Commençons par le principal : en matière de liberté d’expression, on prend tout ou on ne prend rien. L’entre-deux, précisément, fait le lit des extrémismes qu’Ecolo aime tant fustiger. On ne peut donc pas défendre la liberté d’expression « à moitié » ; même si certains en abusent, ils restent dans le cadre – inaliénable – de la dite liberté, sauf s’ils versent – en tout cas selon les standards de la DSA, dans un cadre de haine ou de désinformation. Ceci n’est pas le cas, sauf à ce que l’on prouve le contraire, de M. Musk, qui, en matière d’immigration notamment, se fait l’écho de sensibilités largement répandues mais souvent tues.
La liberté d’expression forme un tout
Passé cela, on ne peut, n’en déplaise à Ecolo, défendre la liberté d’expression uniquement « lorsqu’elle vous arrange bien ». Elon Musk – et cela ne vise pas à défendre ses excès sur la forme – est un iconoclaste qui peut se payer – au sens figuré (!) le luxe de ne pas devoir se soucier de ce que d’aucuns pensent de lui : il n’est pas soumis au jeu politique de la popularité, des alliances, de la menace de non-réélection, et j’en passe. Ecolo, comme d’autres formations politiques si promptes à donner des leçons, est avant tout dérangé par un discours qui ne sert pas des intérêts que l’on connaît : sacro-sainteté de la « tolérance », des aides publiques, et lutte contre la « haine », dont on a bien du mal à cerner les limites : quand un discours devient-il haineux ? Les partis de gauche ne connaissent généralement pas la subtile différence entre haine et fermeté. On peut être ferme sans être haineux. Cela demande juste du courage d’abandonner l’envie d’être populaire.

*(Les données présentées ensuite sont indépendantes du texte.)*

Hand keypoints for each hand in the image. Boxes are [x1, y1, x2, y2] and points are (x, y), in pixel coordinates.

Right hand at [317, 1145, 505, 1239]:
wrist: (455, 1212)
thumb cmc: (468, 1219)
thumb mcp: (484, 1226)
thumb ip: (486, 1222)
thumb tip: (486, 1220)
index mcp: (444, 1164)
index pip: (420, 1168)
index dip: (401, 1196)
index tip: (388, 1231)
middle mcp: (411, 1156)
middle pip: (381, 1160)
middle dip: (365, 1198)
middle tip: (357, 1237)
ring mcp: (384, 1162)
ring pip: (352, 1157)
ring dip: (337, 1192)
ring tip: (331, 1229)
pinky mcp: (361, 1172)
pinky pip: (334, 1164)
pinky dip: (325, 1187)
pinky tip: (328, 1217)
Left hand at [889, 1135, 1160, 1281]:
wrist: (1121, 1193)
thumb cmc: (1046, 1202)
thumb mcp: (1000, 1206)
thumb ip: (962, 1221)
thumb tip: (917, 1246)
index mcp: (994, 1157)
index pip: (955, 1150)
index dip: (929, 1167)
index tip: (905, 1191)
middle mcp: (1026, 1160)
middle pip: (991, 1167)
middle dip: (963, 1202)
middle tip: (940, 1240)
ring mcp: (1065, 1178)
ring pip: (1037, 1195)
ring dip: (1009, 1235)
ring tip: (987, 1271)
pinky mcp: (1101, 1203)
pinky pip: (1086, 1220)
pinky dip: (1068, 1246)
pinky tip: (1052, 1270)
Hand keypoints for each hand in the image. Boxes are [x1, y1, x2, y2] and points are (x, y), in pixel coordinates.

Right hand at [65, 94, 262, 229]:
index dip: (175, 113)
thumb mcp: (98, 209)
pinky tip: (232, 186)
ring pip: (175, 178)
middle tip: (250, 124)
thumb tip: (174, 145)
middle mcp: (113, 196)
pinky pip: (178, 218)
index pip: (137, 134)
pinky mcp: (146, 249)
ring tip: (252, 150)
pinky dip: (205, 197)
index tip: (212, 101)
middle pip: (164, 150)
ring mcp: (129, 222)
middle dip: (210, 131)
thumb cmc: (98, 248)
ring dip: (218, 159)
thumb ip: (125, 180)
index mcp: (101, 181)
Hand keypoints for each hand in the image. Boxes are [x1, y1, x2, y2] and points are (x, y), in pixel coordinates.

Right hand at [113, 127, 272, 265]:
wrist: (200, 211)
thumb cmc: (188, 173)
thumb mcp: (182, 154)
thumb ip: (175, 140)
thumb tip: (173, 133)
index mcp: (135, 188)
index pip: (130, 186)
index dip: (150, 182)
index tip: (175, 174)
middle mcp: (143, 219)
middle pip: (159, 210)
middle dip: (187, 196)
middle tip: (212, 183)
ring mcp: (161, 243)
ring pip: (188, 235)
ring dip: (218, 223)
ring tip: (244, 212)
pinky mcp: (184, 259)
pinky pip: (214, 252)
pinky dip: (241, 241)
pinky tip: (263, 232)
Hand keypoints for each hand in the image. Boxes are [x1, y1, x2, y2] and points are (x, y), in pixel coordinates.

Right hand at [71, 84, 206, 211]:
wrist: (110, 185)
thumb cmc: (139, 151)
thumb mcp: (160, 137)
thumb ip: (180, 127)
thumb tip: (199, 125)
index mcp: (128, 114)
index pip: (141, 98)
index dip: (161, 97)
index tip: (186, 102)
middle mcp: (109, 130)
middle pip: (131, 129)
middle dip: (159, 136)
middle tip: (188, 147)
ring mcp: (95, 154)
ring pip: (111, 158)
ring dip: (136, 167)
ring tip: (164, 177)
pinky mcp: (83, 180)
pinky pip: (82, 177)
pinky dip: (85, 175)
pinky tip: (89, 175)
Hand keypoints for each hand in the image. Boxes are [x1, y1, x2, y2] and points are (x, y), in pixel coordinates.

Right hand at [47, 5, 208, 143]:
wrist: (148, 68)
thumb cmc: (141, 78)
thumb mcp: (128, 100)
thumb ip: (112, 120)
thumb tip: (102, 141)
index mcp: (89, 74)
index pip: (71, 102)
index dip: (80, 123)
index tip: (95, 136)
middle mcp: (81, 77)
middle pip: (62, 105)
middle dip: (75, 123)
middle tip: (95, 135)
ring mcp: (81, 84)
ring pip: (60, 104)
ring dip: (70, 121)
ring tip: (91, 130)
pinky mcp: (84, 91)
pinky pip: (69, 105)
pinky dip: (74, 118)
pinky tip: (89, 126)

Si M. Musk décide d’envoyer aux roses les convenances, quitte même à verser dans les enfantillages, cela ne concerne que lui. Quant aux utilisateurs de X, faisons le pari qu’ils sont assez intelligents pour discerner l’essentiel de l’accessoire et le futile du fondamental. Personne, sauf erreur, n’est dans ce jeu forcé de s’abonner ou de rester abonné au réseau. Mais force est de constater qu’orienter le consommateur lambda en matière de convenances sous couvert de « protection de la démocratie » – ou de sa propre protection d’ailleurs – fait le jeu des têtes pensantes d’une certaine partie de la gauche, qui versent par là-même dans l’autocratie qu’elles entendent prévenir.